Dynamic Instruction Node Properties:
header: The instruction header/titlecontent: The instruction content/body
Example Workflow
The example screenshot shows a typical workflow:
- Agent Selection: Get the
directoragent - Dynamic Instructions: Create a "Don't over-analyze" instruction using the Dynamic Instruction node
- Collect Instructions: Use a List Collector to gather dynamic instructions
- Instructions: Provide the main instruction via Make Text node: "Answer this question: Is there a tiger in the room?"
- Build Prompt: Configure context needs (scene intent, extra context, memory, scene context enabled)
- Generate Response: Send the built prompt to the agent with appropriate settings
Common Patterns
Simple Question Prompt
[Get Agent] → [Build Prompt] → [Generate Response]
↑
[Make Text: "Your question here"]
Prompt with Dynamic Instructions
[Dynamic Instruction] → [List Collector] → [Build Prompt] → [Generate Response]
[Get Agent] ────────────────────────────────────↑
[Make Text: "Main instruction"] ────────────────↑
Analysis with Full Context
Enable all context options:
- include_scene_intent: true
- include_extra_context: true
- include_memory_context: true
- include_scene_context: true
- include_character_context: true
- include_gamestate_context: true
Quick Direction with Minimal Context
Disable unnecessary context:
- include_character_context: false
- include_gamestate_context: false
- include_memory_context: false (if not needed)
Token Budget Management
Build Prompt automatically manages token budgets for scene history inclusion:
- Start with max context: Uses
max_tokensfrom the agent's client - Subtract reserved tokens: Removes
reserved_tokensto create a buffer for the response - Count rendered context: Calculates tokens used by all enabled contexts (intent, memory, instructions, etc.)
- Calculate scene history budget:
budget = max_tokens - reserved_tokens - count_tokens(rendered_contexts) - Fill with scene history: Includes as much scene history as fits in the remaining budget
The reserved_tokens setting (default: 312) ensures there's always space reserved for the agent's response and prevents the context from being completely filled. Increase it if responses are getting cut off; decrease it if you want more scene history included.

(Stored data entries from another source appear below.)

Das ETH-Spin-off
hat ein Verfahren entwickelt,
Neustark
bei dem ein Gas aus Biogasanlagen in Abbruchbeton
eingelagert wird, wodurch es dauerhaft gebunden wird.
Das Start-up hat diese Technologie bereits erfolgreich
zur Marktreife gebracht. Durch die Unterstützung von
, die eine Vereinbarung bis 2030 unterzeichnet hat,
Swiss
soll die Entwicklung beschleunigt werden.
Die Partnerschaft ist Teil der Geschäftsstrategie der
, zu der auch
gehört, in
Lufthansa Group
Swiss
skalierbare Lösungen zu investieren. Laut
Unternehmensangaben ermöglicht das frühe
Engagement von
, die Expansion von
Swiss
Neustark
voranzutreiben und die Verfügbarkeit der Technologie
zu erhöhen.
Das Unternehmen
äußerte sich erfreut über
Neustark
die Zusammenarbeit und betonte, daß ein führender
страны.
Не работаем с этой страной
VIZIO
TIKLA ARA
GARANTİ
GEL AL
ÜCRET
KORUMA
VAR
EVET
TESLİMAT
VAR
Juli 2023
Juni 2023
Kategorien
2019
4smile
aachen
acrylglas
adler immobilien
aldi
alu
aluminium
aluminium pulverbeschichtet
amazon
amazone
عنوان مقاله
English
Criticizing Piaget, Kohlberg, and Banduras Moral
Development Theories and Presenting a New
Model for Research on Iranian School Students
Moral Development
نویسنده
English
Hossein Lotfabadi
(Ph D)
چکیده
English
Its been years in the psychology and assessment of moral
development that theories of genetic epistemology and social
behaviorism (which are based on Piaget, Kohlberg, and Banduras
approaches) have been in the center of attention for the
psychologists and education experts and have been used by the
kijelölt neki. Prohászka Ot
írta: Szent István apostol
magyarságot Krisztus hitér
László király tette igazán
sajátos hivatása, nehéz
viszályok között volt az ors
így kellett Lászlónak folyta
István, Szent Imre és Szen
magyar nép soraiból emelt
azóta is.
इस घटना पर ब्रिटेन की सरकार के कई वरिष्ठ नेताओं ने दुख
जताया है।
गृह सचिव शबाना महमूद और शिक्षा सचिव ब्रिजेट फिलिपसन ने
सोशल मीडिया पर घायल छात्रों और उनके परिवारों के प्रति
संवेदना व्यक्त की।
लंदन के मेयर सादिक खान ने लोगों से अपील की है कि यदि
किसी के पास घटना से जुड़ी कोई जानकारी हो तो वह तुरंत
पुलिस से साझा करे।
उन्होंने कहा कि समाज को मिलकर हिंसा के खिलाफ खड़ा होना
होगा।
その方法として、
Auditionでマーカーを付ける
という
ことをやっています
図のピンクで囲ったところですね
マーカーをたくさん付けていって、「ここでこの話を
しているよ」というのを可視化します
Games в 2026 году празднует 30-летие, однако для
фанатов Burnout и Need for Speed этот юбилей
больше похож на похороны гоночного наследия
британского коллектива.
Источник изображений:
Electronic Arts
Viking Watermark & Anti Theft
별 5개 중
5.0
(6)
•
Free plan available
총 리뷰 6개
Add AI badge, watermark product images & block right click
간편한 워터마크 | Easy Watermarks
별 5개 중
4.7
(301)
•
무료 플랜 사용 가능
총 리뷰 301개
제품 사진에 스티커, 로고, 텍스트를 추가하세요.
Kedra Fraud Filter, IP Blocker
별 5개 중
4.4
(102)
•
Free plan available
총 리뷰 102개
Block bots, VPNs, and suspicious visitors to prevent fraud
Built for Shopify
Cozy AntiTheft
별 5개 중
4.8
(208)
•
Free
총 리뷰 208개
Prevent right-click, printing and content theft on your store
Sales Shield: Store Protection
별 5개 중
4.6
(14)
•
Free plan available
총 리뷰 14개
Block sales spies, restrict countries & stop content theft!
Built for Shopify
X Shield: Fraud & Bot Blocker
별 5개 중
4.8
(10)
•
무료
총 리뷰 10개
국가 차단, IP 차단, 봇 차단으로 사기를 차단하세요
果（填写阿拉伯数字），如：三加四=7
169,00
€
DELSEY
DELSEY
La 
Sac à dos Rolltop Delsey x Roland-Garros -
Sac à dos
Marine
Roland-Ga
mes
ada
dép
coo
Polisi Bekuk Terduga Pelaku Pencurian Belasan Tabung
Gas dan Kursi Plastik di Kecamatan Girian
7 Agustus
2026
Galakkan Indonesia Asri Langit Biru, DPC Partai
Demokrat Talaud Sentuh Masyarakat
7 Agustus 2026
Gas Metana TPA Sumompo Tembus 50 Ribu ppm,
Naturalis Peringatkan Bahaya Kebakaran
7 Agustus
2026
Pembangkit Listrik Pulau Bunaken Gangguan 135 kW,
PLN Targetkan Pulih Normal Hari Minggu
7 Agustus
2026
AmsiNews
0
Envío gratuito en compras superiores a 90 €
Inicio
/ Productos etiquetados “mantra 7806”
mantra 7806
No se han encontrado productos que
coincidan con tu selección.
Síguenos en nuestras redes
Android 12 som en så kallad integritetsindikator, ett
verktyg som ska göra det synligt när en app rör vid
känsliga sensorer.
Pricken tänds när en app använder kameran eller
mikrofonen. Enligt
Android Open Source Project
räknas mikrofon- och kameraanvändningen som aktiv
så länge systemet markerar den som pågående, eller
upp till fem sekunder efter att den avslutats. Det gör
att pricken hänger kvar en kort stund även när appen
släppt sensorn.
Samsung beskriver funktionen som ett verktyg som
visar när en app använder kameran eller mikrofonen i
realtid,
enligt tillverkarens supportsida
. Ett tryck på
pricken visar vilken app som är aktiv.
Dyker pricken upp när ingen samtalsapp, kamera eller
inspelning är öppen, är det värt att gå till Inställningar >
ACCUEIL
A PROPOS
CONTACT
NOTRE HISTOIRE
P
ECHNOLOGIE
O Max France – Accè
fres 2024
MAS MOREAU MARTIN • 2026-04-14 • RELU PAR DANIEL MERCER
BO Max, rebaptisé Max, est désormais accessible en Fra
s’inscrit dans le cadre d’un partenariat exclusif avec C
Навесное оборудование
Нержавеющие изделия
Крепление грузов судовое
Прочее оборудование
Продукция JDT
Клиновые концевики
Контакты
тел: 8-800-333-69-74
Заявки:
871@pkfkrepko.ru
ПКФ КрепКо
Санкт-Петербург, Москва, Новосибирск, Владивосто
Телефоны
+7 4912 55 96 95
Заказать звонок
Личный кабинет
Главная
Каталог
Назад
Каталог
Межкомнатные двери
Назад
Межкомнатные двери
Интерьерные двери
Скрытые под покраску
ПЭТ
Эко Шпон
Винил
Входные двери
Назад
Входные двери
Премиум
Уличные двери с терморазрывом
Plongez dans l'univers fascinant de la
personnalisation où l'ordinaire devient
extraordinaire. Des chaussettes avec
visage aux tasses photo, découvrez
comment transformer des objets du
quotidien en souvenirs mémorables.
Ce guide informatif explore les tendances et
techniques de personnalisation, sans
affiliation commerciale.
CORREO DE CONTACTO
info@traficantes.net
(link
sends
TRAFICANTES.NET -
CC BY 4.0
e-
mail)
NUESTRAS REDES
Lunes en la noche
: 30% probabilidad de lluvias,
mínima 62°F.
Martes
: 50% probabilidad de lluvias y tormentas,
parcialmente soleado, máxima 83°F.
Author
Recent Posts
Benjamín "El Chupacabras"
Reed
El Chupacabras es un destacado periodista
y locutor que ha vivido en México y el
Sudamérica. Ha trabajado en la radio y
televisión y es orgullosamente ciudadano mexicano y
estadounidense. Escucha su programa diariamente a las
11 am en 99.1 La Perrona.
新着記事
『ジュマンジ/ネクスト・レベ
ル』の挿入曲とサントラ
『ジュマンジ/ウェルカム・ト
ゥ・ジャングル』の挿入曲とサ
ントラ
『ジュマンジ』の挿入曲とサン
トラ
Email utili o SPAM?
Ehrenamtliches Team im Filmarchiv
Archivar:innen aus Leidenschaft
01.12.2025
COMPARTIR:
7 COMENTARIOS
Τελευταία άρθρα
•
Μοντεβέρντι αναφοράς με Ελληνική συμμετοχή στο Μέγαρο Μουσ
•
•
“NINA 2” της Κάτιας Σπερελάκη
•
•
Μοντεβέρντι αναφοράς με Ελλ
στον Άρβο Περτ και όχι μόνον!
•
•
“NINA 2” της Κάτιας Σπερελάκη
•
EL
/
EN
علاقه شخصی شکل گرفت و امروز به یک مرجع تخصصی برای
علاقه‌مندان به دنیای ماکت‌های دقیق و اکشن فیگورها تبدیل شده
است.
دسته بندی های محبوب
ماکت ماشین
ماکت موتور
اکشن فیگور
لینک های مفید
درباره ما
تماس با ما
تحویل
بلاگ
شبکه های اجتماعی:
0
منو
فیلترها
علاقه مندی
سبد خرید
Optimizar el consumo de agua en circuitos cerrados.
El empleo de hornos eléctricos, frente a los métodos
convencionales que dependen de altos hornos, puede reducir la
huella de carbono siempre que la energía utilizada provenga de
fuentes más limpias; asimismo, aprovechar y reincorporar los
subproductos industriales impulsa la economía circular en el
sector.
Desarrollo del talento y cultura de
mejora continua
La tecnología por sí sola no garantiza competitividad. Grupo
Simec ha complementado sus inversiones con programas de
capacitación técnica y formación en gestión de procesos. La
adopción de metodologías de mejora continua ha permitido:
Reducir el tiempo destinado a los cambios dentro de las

How Build Prompt Works with Templates
The Build Prompt node works by passing all its configuration options as variables to the template. The default common/base.jinja2 template is specifically structured to:
- Check boolean flags: Uses
{% if include_scene_intent %}to conditionally include context sections - Include sub-templates: Dynamically includes templates like
scene-intent.jinja2,memory-context.jinja2, etc. - Process dynamic instructions: Renders both
dynamic_contextanddynamic_instructionslists - Calculate token budgets: Uses
count_tokens()to budget space for scene history - Apply prefill prompts: Handles the
prefill_promptandreturn_prefill_promptoptions
This is why changing the template requires ensuring compatibility - a different template must expect and use these same variables.
Template Scopes
The scope property determines where templates are loaded from:
common: Shared templates intemplates/prompts/common/- Agent types: Agent-specific templates in
templates/prompts/{agent_type}/ narrator,director,creator,editor,summarizer,world_state
The template_file property references the template name without the .jinja2 extension.